**Görevler:**
a – Okuma metninde adı geçen siyasi partiler hangileridir?
b – Okuma metninin "AK Parti Genel" ile "vatandaşlara hitap etti." arasındaki kısmını, bu ifadeler de dahil olmak üzere, birebir aktarır mısınız?

**Okuma Metni:**
────────────────

AK Parti Genel Başkanı ve Başbakan Recep Tayyip Erdoğan, ''BDP'li il başkanının sesli kayıtları düştü. BDP eş başkanıyla ne konuşuyorlar? Eş başkan diyor ki, 'Eğer CHP'nin kazanma şansı varsa CHP'ye oy verelim, eğer CHP'nin kazanma şansı yoksa MHP'ye oy verelim.' Bunu kim diyor düşünebiliyor musunuz? BDP diyor, görüyor musunuz? İttifak çıktı mı ortaya?" dedi.
Erdoğan, partisince Erzurum İstasyon Meydanı'nda düzenlenen mitingde vatandaşlara hitap etti.

────────────────

**Sağlanan Veriler:**

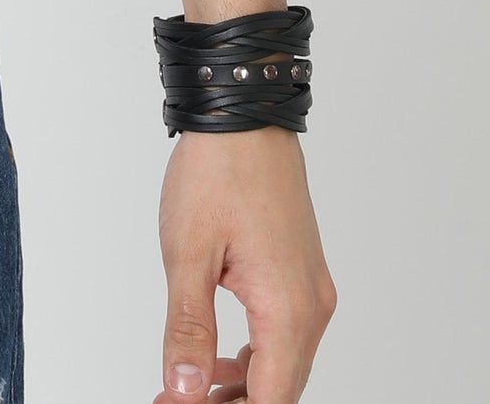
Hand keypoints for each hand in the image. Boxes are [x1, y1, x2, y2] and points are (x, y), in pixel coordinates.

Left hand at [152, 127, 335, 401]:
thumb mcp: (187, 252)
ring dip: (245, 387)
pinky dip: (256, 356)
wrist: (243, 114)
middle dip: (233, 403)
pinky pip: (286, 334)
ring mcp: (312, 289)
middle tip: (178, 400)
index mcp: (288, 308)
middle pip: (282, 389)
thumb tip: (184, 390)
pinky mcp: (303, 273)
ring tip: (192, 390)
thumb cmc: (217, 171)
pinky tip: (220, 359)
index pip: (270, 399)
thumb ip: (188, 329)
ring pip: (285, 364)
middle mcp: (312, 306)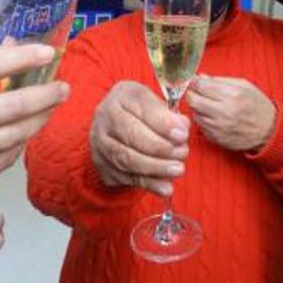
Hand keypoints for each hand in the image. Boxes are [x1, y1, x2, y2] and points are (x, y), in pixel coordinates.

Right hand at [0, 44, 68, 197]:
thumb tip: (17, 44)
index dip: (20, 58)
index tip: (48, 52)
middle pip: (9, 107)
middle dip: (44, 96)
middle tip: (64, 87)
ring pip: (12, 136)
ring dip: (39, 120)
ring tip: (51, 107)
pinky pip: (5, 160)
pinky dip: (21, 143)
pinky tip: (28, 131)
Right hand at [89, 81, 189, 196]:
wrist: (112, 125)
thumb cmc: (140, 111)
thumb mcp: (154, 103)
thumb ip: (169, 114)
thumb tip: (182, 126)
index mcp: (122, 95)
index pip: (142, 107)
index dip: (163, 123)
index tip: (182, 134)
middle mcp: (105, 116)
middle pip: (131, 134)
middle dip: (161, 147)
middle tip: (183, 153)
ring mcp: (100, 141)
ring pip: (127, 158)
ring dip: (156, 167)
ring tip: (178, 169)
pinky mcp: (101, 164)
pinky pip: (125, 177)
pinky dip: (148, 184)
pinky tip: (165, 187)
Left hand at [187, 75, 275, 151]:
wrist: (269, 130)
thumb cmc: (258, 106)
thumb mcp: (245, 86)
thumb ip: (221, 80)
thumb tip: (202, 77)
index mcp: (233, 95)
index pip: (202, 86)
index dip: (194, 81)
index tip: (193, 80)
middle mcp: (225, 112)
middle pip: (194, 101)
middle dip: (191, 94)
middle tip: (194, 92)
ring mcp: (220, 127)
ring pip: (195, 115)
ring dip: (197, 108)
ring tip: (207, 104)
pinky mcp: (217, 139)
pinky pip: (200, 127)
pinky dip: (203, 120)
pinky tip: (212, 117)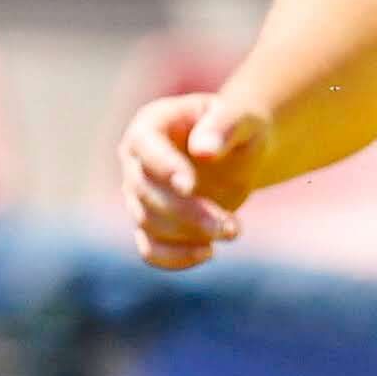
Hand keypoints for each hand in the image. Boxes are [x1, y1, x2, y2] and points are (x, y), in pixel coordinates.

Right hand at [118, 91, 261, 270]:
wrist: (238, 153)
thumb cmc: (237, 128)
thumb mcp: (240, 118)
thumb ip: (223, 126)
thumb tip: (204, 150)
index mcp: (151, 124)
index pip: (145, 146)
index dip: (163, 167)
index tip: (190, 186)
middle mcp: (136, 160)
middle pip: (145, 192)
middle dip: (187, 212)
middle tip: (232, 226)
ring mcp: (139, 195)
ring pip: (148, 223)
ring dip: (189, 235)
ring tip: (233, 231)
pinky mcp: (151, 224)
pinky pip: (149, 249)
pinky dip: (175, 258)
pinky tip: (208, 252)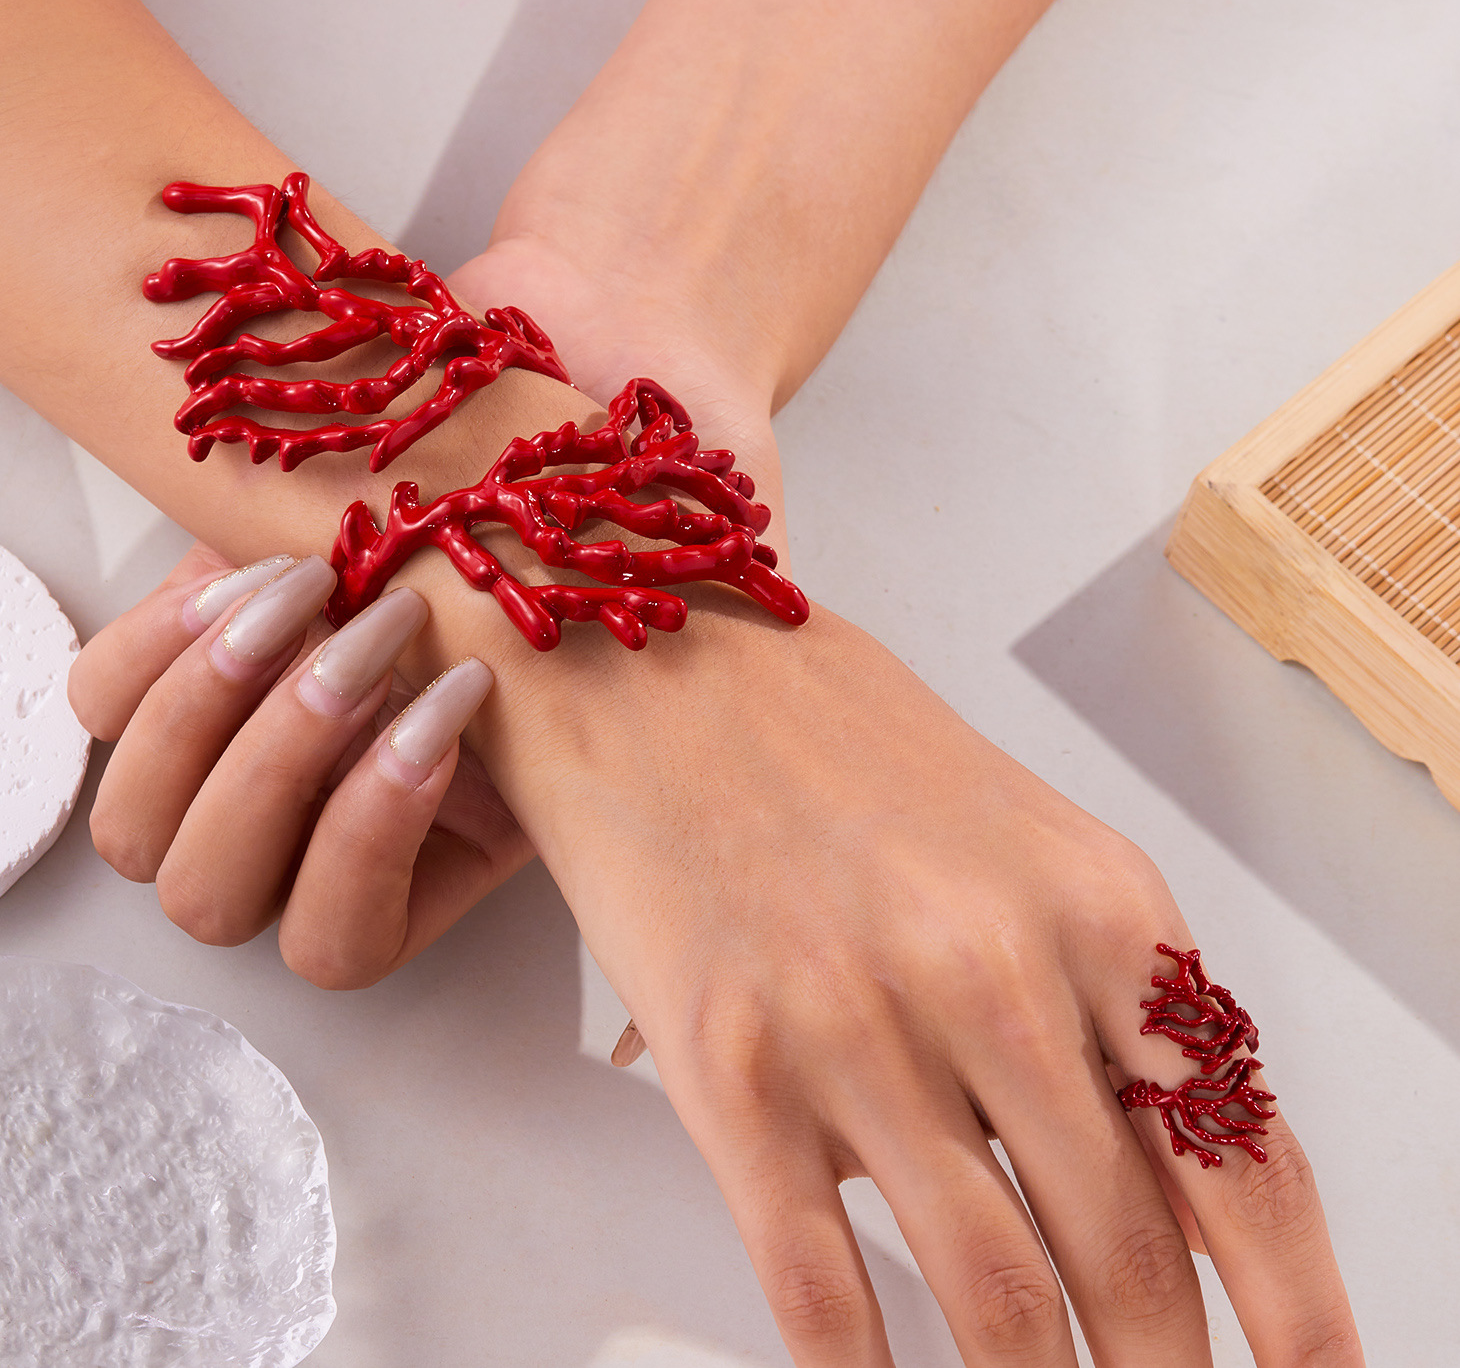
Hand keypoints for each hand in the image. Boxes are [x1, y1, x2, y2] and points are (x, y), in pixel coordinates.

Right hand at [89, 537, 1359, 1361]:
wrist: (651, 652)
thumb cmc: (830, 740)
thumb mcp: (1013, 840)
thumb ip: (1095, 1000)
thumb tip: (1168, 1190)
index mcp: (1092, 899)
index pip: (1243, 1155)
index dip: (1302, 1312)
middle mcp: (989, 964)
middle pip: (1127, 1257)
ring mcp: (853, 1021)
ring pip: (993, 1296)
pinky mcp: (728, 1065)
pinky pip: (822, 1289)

────────────────

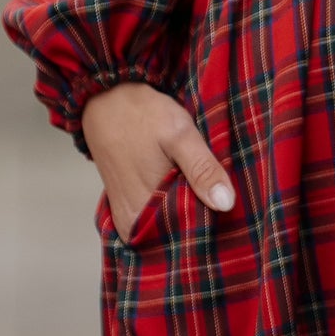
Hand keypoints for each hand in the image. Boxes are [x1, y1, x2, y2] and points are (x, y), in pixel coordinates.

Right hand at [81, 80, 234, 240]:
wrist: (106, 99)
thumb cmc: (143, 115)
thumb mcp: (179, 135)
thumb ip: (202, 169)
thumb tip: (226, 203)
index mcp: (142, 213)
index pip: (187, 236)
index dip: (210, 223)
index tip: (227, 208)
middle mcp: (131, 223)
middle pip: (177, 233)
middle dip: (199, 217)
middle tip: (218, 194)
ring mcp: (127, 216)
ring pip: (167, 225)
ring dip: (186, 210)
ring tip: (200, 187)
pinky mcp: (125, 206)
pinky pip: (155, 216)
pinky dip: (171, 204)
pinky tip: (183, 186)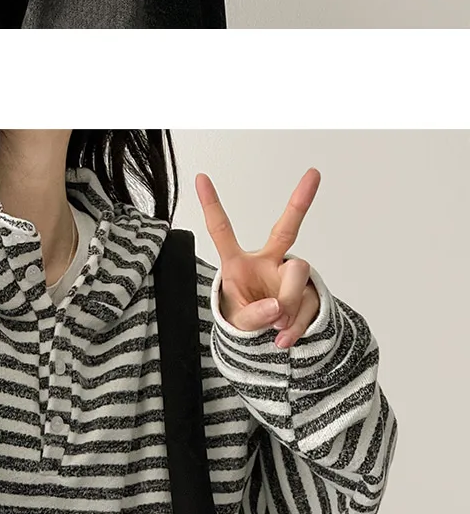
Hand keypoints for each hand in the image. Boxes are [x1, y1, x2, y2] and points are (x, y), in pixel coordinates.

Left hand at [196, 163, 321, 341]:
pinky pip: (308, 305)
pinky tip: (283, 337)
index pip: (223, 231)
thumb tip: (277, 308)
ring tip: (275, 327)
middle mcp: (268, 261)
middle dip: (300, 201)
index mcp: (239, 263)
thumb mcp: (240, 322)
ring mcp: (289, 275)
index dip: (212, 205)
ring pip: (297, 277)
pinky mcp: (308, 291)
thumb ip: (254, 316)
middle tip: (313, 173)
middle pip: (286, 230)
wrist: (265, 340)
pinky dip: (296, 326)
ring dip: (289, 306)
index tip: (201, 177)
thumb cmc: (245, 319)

────────────────

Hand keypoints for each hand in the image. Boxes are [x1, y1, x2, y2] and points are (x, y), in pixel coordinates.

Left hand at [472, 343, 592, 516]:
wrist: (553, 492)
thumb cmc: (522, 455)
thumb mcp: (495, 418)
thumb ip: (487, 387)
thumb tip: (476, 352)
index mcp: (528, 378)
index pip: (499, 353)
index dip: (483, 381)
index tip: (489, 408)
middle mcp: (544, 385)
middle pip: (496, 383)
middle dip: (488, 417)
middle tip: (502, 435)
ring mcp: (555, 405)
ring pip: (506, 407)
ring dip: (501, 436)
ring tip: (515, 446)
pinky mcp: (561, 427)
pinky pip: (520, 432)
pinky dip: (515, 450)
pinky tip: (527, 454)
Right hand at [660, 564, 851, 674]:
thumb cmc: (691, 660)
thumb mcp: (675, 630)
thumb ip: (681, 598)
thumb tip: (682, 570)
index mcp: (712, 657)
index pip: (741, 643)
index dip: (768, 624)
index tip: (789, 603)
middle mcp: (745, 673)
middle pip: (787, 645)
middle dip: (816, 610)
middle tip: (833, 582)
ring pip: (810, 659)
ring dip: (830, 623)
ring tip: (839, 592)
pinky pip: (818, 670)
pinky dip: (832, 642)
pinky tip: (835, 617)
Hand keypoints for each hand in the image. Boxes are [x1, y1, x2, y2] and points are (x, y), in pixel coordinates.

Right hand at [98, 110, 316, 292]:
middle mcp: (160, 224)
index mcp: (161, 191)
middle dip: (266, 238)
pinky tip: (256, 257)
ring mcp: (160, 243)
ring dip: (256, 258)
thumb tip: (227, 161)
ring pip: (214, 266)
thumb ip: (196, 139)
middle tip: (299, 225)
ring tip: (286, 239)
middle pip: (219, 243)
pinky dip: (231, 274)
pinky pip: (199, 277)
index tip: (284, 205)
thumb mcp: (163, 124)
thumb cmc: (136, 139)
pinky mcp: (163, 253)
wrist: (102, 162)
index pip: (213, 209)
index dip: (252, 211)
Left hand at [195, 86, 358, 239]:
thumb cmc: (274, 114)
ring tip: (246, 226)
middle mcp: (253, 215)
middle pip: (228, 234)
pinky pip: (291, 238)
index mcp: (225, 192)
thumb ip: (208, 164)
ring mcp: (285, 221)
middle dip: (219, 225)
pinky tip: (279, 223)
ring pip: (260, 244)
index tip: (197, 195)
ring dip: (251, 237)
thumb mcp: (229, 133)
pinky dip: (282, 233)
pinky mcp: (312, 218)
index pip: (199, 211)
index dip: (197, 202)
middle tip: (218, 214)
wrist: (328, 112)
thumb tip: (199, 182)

────────────────

**Çözümler:**
a – AK Parti, BDP, CHP, MHP

b –
AK Parti Genel Başkanı ve Başbakan Recep Tayyip Erdoğan, ''BDP'li il başkanının sesli kayıtları düştü. BDP eş başkanıyla ne konuşuyorlar? Eş başkan diyor ki, 'Eğer CHP'nin kazanma şansı varsa CHP'ye oy verelim, eğer CHP'nin kazanma şansı yoksa MHP'ye oy verelim.' Bunu kim diyor düşünebiliyor musunuz? BDP diyor, görüyor musunuz? İttifak çıktı mı ortaya?" dedi.
Erdoğan, partisince Erzurum İstasyon Meydanı'nda düzenlenen mitingde vatandaşlara hitap etti.